## Page text
/---

Allan Pinkerton and His Detective Agency: We Never Sleep
The Wild West
"The tree is known by its fruit."
The Bible
After the Civil War ended, Pinkerton returned to Chicago to resume direction of his agency. Superintendents George Bangs and Francis Warner had managed the day-to-day enterprise of the business during the war years; in that time, they had overseen the opening of a second and third Pinkerton office in, respectively. New York City and Philadelphia. The Confederacy snuffed, Allan Pinkerton could now again concentrate on an assortment of swindlers, cheats, confidence men and other no-gooders plaguing the big cities and little towns of America.
William came with him, joined now by second son, Robert. The two assisted their father by researching the habits and experiences of not only specific criminals on the lam, but of the criminal mind, in general. William loved the chase he was happiest when in the saddle riding down some outlaw across Boston or across the Midwest wheat fields; location didn't matter, he enjoyed being detective. And he did it well. Robert was equally driven in another vein. He preferred to be the administrator. He helped his father create and establish a card-file system that has been the role model for those of other law enforcement entities ever since, including the FBI.
"The offices of the Pinkerton National Detective Agency became a database of criminal activity," declares Pinkerton's Website. "A Pinkerton innovation, the mug shot, soon spread to use among police and other detective organizations. By the 1870s, Pinkerton's had the largest collection of mug shots in the world. As criminals and crimes made the newspapers, field agents diligently clipped and sent in every story with added notations that went into each group's growing file." Folders on criminals would remain in the central files until that person was dead.

\---

## Supplied material
/---

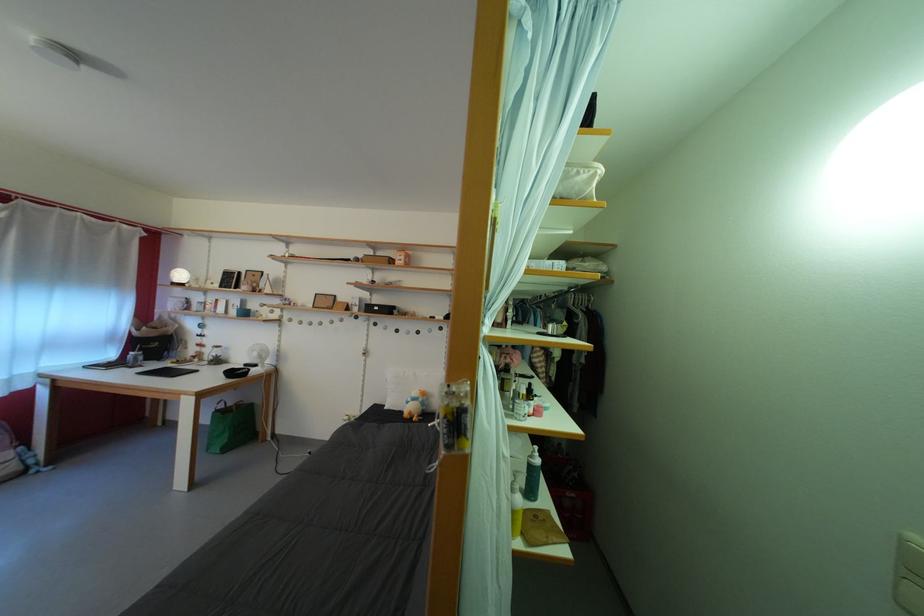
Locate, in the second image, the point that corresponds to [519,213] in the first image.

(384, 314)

\---

## Task
From the text on Allan Pinkerton's detective agency, retype the words between "William came with" and "including the FBI.", inclusive.

## Solved exercise
William came with him, joined now by second son, Robert. The two assisted their father by researching the habits and experiences of not only specific criminals on the lam, but of the criminal mind, in general. William loved the chase he was happiest when in the saddle riding down some outlaw across Boston or across the Midwest wheat fields; location didn't matter, he enjoyed being detective. And he did it well. Robert was equally driven in another vein. He preferred to be the administrator. He helped his father create and establish a card-file system that has been the role model for those of other law enforcement entities ever since, including the FBI.